● SELECTED TEXT
--------------------
Though he had an idea what was coming, the first images from the James Webb Space Telescope left ACU physics alumnus Dr. Scott Acton (’84) speechless. He had spent “half a lifetime’s worth of effort” working on the mission, most recently as Webb’s wavefront sensing and controls scientist with Ball Aerospace.
In April, he was among the first to see test images sent back from the telescope after it had been fully aligned in space. For the test, Webb observed a small neighboring satellite galaxy called the Large Magellanic Cloud, revealing the galaxy’s dense field of hundreds of thousands of stars.
“These images have profoundly changed the way I see the universe,” he said at the time. “We are surrounded by a symphony of creation; there are galaxies everywhere!”
Now, the entire world is getting its first look at the capabilities of Webb through a series of stunning images released by NASA on July 12. As the largest and most complex space observatory ever built, Webb’s unprecedented sensitivity to infrared light will allow scientists to explore the early universe, the evolution of galaxies through time, the lifecycle of stars and other worlds outside our solar system.
In this Q&A, Acton discusses his time as a student at ACU, what it was like to work on a project with such far-reaching significance, and his favorite image captured by the telescope so far.
How did you become interested in physics?
--------------------
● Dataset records

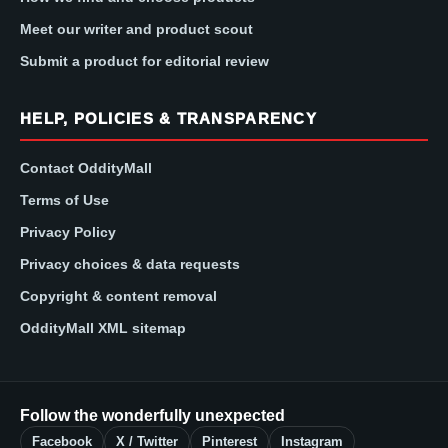
Meet our writer and product scout
Submit a product for editorial review
HELP, POLICIES & TRANSPARENCY
Contact OddityMall
Terms of Use
Privacy Policy
Privacy choices & data requests
Copyright & content removal
OddityMall XML sitemap
Follow the wonderfully unexpected
Facebook
X / Twitter
Pinterest
Instagram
--------------------
● WHAT TO WORK ON
[A] List the areas of study that the Webb telescope article says Webb's sensitivity to infrared light will allow scientists to explore.
[B] According to the Webb telescope article, what galaxy did Webb observe for the test images sent back in April?

● RESULTS FOR THE EXERCISE
[A]
- The early universe
- The evolution of galaxies through time
- The lifecycle of stars
- Other worlds outside our solar system

[B] The Large Magellanic Cloud, a small neighboring satellite galaxy.